L'auteur affirme dans son livre, au sujet du pouvoir de Paul Desmarais, qu'«il n'existe pas un premier ministre canadien qui n'ait été désigné sans son aval. Certains disent qu'il les choisit et les met en scène, leur fabriquant un destin. Farouchement réactionnaire, il déteste les indépendantistes, les socialistes, les Québécois, le général de Gaulle».
On sait que Nicolas Sarkozy a séjourné chez les Desmarais. Il a raconté à quel point Paul Desmarais avait été une inspiration pour lui. En remerciement, le 15 février 2008, le président de la France a remis la grand-croix de la Légion d'honneur à son grand ami canadien.
Mardi dernier, dans La Presse, le journaliste Louis-Bernard Robitaille écrivait, peut-être sans le savoir, la suite du livre Total(e) impunité. Il racontait en effet que le président Sarkozy avait remis la Légion d'honneur à Jacqueline Desmarais, «grande amie de la France et grande dame des arts qui a mis sa vie au service du beau et du bien».
L'article nous apprend aussi que pratiquement toute la famille avait fait le voyage à Paris pour l'événement: l'honorable Paul Desmarais, C. P., C. C., président du comité exécutif de Power Corporation du Canada, ses enfants: Sophie, Paul fils O. C., et André O. C. Plusieurs petits-enfants étaient également présents.

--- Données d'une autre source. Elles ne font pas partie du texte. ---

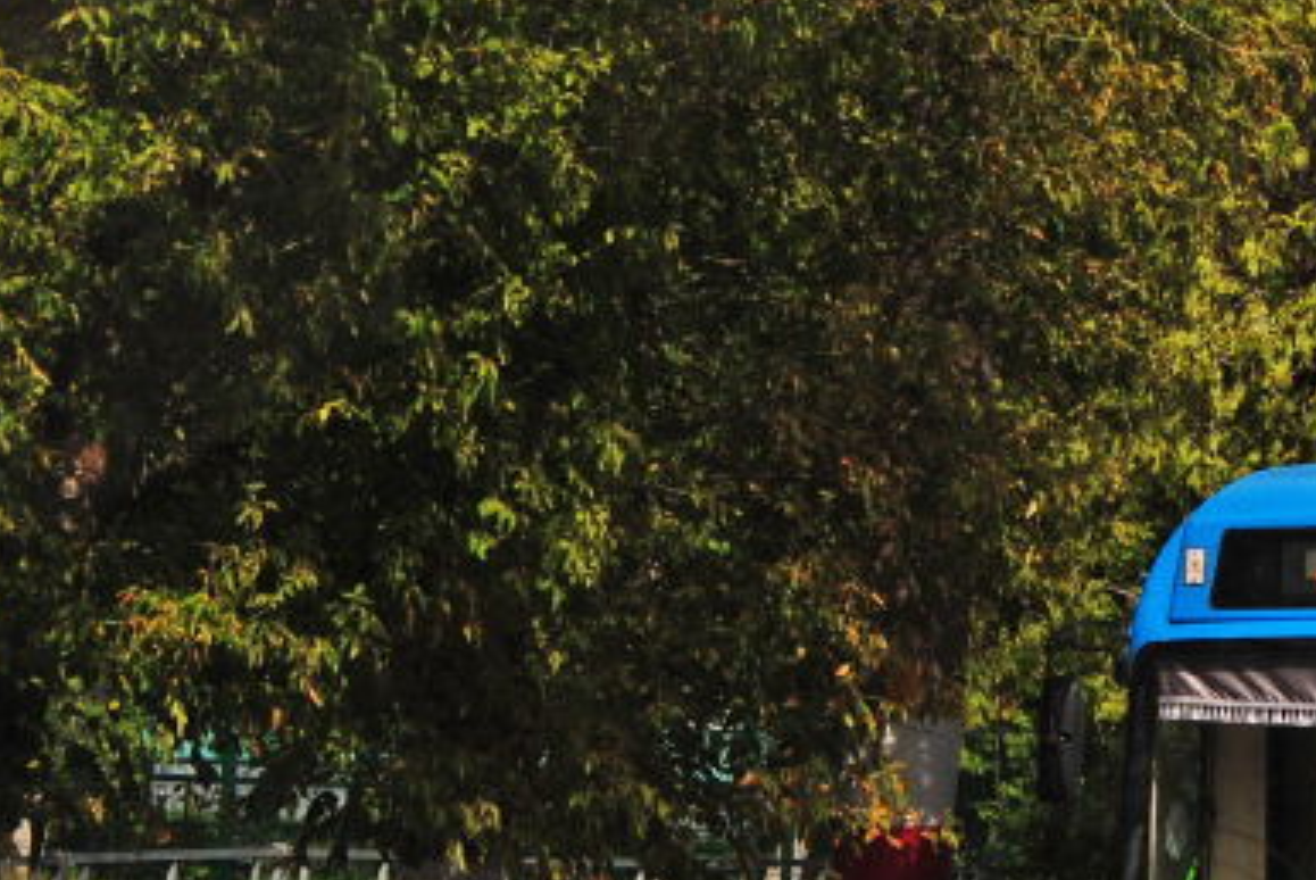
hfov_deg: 8.7
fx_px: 8524
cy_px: 271
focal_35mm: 233
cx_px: 1524
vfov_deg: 5.9
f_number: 11
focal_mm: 50
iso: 200
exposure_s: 1/500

Parmi les amis du couple, dont on mentionne la présence et qui avaient fait le voyage, il y avait Lucien Bouchard (ex-premier ministre du Québec et défenseur des gaz de schiste), l'ancien ministre Serge Joyal et Luc Plamondon. Parmi les Français, l'article mentionne Martin Bouygues, le grand patron de TF1, la première chaîne de télé privée en France et un géant des travaux publics.
Si Nicolas Sarkozy dure encore un certain temps à la tête de la France, il devra sans doute remettre la Légion d'honneur aux autres membres de la famille Desmarais. Ça permettra de mesurer son attachement à la famille Desmarais.
Aucun danger que le président de la France remette la Légion d'honneur aux indignés qui se les gèlent sur les places publiques à travers le monde. On ne donne pas ça à n'importe qui. Il faut que ce soit mérité.